Data entries
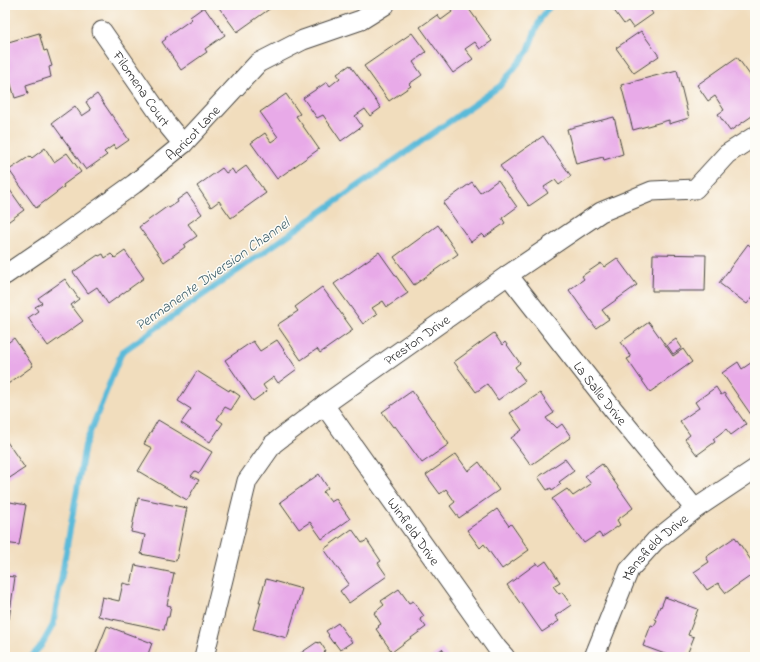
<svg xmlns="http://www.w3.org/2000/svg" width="760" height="662" viewBox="0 0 760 662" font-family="'Indie Flower',sans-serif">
<rect width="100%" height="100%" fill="#fdfcf7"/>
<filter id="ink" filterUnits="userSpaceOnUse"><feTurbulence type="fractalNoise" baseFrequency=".025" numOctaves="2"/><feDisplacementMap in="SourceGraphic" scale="8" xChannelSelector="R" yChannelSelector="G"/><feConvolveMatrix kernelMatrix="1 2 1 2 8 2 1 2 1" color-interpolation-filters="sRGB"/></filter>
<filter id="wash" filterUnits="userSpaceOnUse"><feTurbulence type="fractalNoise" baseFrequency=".012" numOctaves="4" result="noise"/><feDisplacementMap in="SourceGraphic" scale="16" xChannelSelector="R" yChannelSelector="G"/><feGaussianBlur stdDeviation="0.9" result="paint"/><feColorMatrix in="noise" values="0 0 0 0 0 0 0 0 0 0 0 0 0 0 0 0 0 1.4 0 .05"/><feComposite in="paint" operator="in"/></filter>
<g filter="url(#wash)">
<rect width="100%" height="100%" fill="#f1ddbd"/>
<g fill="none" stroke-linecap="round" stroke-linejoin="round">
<path stroke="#5abad9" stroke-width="6" d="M31,657L41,646L53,625L85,445L122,352L500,86L528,51L535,31L541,18L551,5"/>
</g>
<g id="blocks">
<path fill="#e8aae8" d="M217,5H275L237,32Z
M452,5H466L492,41L480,49L475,42L465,49L473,59L453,73L420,27L437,15L441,20L452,12L449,7Z
M610,5H647L653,14L633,28L628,21L624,24Z
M204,7L211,17L212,16L225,35L205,49L207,52L181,70L162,42L166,39L165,38L192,19L190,17Z
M641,31L659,56L634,73L616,48Z
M39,33L44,51L47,50L52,66L49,67L51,77L26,85L28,94L15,98L5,64V43Z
M412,33L426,52L413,62L422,75L409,84L411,86L389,101L364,66Z
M737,57L755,82V114L730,131L718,114L724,110L715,96L708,101L697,85Z
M350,65L381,108L370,116L365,109L355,116L362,126L341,141L323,115L317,118L303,98L327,82L330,86L340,78L337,74Z
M677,70L689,118L669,124V120L633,130L621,85Z
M97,94L129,140L116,149L114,145L104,152L107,155L86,170L52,123L75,106L82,116L91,110L86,102Z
M286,94L300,114L296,116L319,149L277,179L251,143L265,133L271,142L278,137L260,112Z
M614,117L623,154L604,160L603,157L576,164L567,129Z
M543,136L571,176L559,185L555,180L544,187L548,193L529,206L500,166Z
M45,148L54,162L67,153L81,172L63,185L64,187L36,208L9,170L30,156L32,158Z
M246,166L266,193L231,218L219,201L211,207L197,186L222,168L226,173L232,169L235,174Z
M498,180L517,207L502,218L505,223L485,237L482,234L471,242L443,203L472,182L480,193Z
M5,183L24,210L5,224Z
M187,193L202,214L188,224L197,236L184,245L185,247L164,262L139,227L168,206L169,208L178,202L177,200Z
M438,225L458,254L414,285L394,257Z
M748,244L755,250V294L747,304L719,283Z
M125,251L144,278L108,304L97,287L88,293L73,272L98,255L99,256L103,254L105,258L111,254L115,258Z
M379,252L408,293L387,307L383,301L372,308L377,314L363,324L334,284Z
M653,254L706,255L705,291H652Z
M617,258L637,285L602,310L609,319L596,328L569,290L584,279L582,276L601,263L604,267Z
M65,279L79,299L71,305L83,321L48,346L28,318L38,311L35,307L42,303L38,298Z
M322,287L353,330L320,353L317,349L301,360L277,325L298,311L295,307Z
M649,322L673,356L683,349L692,362L650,392L627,359L631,357L621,342Z
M494,333L502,345L505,342L520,363L515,367L525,381L498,400L487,384L476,392L454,362Z
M14,338L33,366L5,386V345Z
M676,339L682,348L673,354L667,345Z
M277,340L297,369L278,383L274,377L263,385L267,391L253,401L225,360L253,341L260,351Z
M755,360V418L754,419L722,373L738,362L742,369Z
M197,371L229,391L230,389L240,396L231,410L225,407L217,419L223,423L210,442L181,423L191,409L178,401Z
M716,387L721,395L724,393L746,424L731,435L726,429L713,439L715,442L697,455L685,439L690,435L680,421L699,408L695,402Z
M412,391L449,444L422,463L395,426L393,427L382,412Z
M540,393L554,413L546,418L550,423L553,424L557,428L562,424L571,437L531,465L511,438L522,430L510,413Z
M158,420L212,452L199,473L195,471L191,476L199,480L187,500L138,471L152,448L144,444Z
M5,439L25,468L5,481Z
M456,454L468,471L479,462L499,490L459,518L450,506L455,502L446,489L440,494L426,475Z
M565,459L574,471L559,482L561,484L552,490L551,488L547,490L538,477Z
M602,464L633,508L617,520L620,525L602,537L599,533L584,543L552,499L567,489L573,496L591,484L585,476Z
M319,474L328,488L323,492L331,502L336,499L350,519L322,539L310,522L299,529L280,502Z
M138,498L187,508L176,561L141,554L145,535L131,532Z
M5,501L26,505L19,545L5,543Z
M497,509L509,526L511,524L529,550L502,569L484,544L480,548L467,530Z
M352,529L362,543L367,540L381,561L378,563L387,576L349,603L340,591L349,584L324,549Z
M735,537L755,566V573L726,593L718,583L707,590L694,572L709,562L706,557Z
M546,561L560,582L553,586L559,594L562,592L571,605L555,616L559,621L542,632L521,602L520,603L507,585L537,563L539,566Z
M135,565L174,573L167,605L171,606L169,617H167L164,630L98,616L102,597L119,601L123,583L131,585Z
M5,576L15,577L9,619H5Z
M266,579L302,589L287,638L253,629L261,602H259Z
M399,589L409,603L413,601L424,616L420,619L426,627L392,652L376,629L379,627L378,626L381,624L374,613L384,605L381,601Z
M665,597L698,609L688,635L694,637L686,657H673L643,646L651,625L654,626L657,620L655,619L660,606L661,607Z
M338,623L352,642L340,650L334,642L333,643L328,636L329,635L326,631Z
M107,626L152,643L147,657L140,656L139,657L95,656Z
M317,642L318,643L320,642L326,651L324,652L328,657H295Z
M442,649L448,657H431Z"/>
</g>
</g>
<g filter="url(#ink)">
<use href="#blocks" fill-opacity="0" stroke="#494641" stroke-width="1"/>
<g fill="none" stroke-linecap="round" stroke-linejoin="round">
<g stroke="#494641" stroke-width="21">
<g id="street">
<path id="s1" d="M102,31L165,122L183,144"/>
<path id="s2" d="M5,275L49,245L134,184L183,144L258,63L303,40L361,20L385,5"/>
<path id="s3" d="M508,275L612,408L695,509"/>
<path id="s4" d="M324,405L497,648L505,657"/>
<path id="s5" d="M204,657L247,481L273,444L324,405L508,275L601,212L652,191L695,189L727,154L755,136"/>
<path id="s6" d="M594,657L629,570L655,541L695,509L755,469"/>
</g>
</g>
<use href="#street" stroke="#fff" stroke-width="19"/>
</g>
</g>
<g text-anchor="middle" stroke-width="3" stroke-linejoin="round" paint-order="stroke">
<g font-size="14" fill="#2b2b2b" stroke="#fdfcf7">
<text dy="5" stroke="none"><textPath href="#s1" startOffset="70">Filomena Court</textPath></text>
<text dy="5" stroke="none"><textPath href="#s2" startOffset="236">Apricot Lane</textPath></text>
<text dy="5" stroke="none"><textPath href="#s5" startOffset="404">Preston Drive</textPath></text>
<text dy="5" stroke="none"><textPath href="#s3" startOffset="150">La Salle Drive</textPath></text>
<text dy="5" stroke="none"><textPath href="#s4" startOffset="155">Winfield Drive</textPath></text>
<text dy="5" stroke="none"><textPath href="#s6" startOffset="128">Mansfield Drive</textPath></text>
</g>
<g font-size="15" font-style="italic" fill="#3b5d68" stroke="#fdfcf7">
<text transform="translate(212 274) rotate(-35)" y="5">Permanente Diversion Channel</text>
</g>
</g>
<rect width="760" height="662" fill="none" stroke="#fdfcf7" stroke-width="20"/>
</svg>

**WORK ORDER:** What lines above hold the word "wash"? Pull each one out.

**REPLY:**
<filter id="wash" filterUnits="userSpaceOnUse"><feTurbulence type="fractalNoise" baseFrequency=".012" numOctaves="4" result="noise"/><feDisplacementMap in="SourceGraphic" scale="16" xChannelSelector="R" yChannelSelector="G"/><feGaussianBlur stdDeviation="0.9" result="paint"/><feColorMatrix in="noise" values="0 0 0 0 0 0 0 0 0 0 0 0 0 0 0 0 0 1.4 0 .05"/><feComposite in="paint" operator="in"/></filter>
<g filter="url(#wash)">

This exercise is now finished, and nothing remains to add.